▶ _What the task requires_
Copy out the data word for word. The images are not part of the copy.

▶ _Given data_
++++
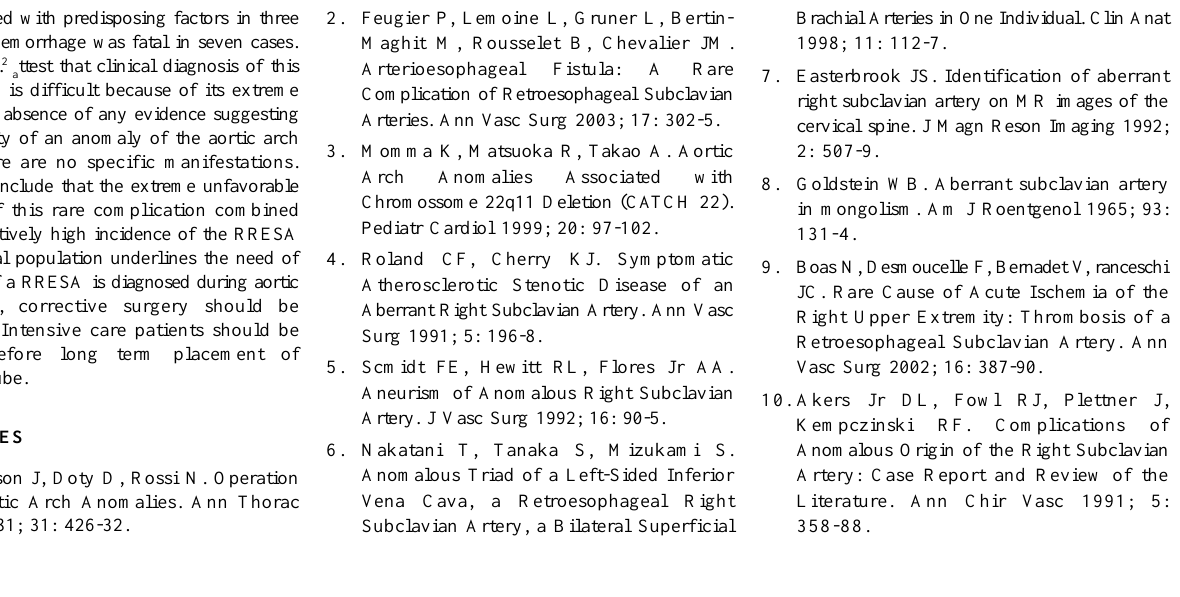
Fazan VPS, Ribeiro RA, Ribeiro JAS, Rodrigues Filho OA. Right restoesophageal subclavian artery. Acta Cir Bras [serial on line] 2003 vol 18 suppl 5. Disponível em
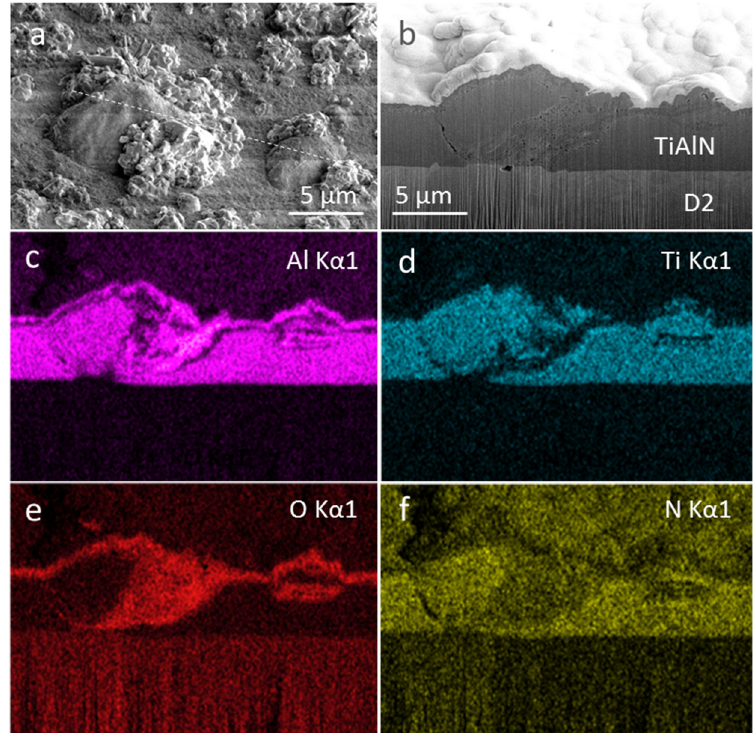
Figure 13. SEM images of nodular defect in sputter-deposited TiAlN hard coating oxidized at 850 °C for 60 min: ( a ) SEM image, ( b ) SEM image of FIB cross-section of the same defect, and ( c – f ) corresponding elemental maps.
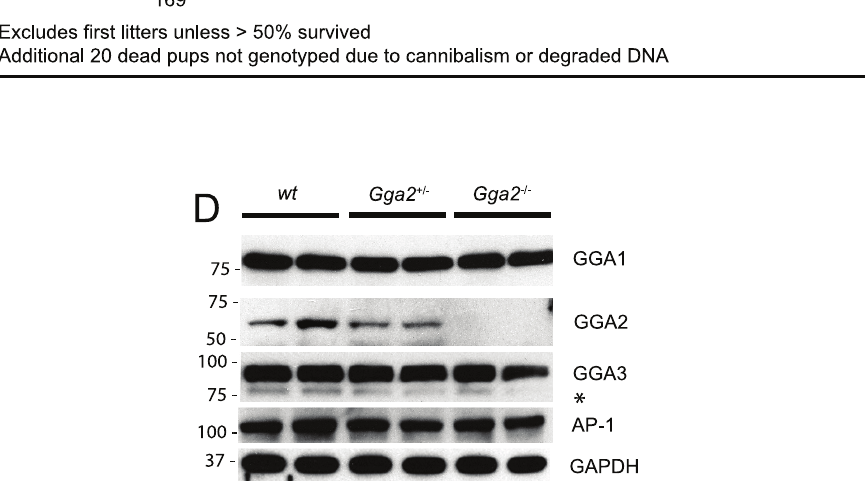
Figure 3. Analysis of Gga2 null mice (TIGM strain). A) The position of the gene-trap within intron-1 of the mouse Gga2 gene (cell line, IST10483E10) is shown. As a consequence of this gene-trap, normal messenger RNA (mRNA) is disrupted by the splice acceptor site of the engrailed-2 leader sequence fusing with codon-33 (encoding L33) of the mouse Gga2 gene. Gga2 primer sets fwd1/rev1 and fwd1a/rev2 (Figure S1A) were used to clearly distinguish between wt and null genotypes, respectively. B) PCR of genomic DNA was performed using Gga2 specific primers (reactions i) or a Gga2 specific primer in combination with a gene trap specific primer (reactions ii). PCR band in reactions (i) indicates wt genotype, while PCR band in reactions (ii) indicates null genotype. C) PCR was performed using genomic DNA from newborn pups of TIGM Gga2 + / 2 crosses. 169 pups were analyzed and homozygous insertion of the gene-trap into the Gga2 gene was determined to be 95% lethal by 3 weeks of age. D) Western blot analysis of TIGM Gga2 mouse brain lysates probed for GGA1, GGA2, GGA3, AP-1 and GAPDH. * denotes a GGA1- cross reacting band (see Figure S4).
++++
▶ _Task solution_
Fazan VPS, Ribeiro RA, Ribeiro JAS, Rodrigues Filho OA. Right restoesophageal subclavian artery. Acta Cir Bras [serial on line] 2003 vol 18 suppl 5. Disponível em
Figure 13. SEM images of nodular defect in sputter-deposited TiAlN hard coating oxidized at 850 °C for 60 min: ( a ) SEM image, ( b ) SEM image of FIB cross-section of the same defect, and ( c – f ) corresponding elemental maps.
Figure 3. Analysis of Gga2 null mice (TIGM strain). A) The position of the gene-trap within intron-1 of the mouse Gga2 gene (cell line, IST10483E10) is shown. As a consequence of this gene-trap, normal messenger RNA (mRNA) is disrupted by the splice acceptor site of the engrailed-2 leader sequence fusing with codon-33 (encoding L33) of the mouse Gga2 gene. Gga2 primer sets fwd1/rev1 and fwd1a/rev2 (Figure S1A) were used to clearly distinguish between wt and null genotypes, respectively. B) PCR of genomic DNA was performed using Gga2 specific primers (reactions i) or a Gga2 specific primer in combination with a gene trap specific primer (reactions ii). PCR band in reactions (i) indicates wt genotype, while PCR band in reactions (ii) indicates null genotype. C) PCR was performed using genomic DNA from newborn pups of TIGM Gga2 + / 2 crosses. 169 pups were analyzed and homozygous insertion of the gene-trap into the Gga2 gene was determined to be 95% lethal by 3 weeks of age. D) Western blot analysis of TIGM Gga2 mouse brain lysates probed for GGA1, GGA2, GGA3, AP-1 and GAPDH. * denotes a GGA1- cross reacting band (see Figure S4).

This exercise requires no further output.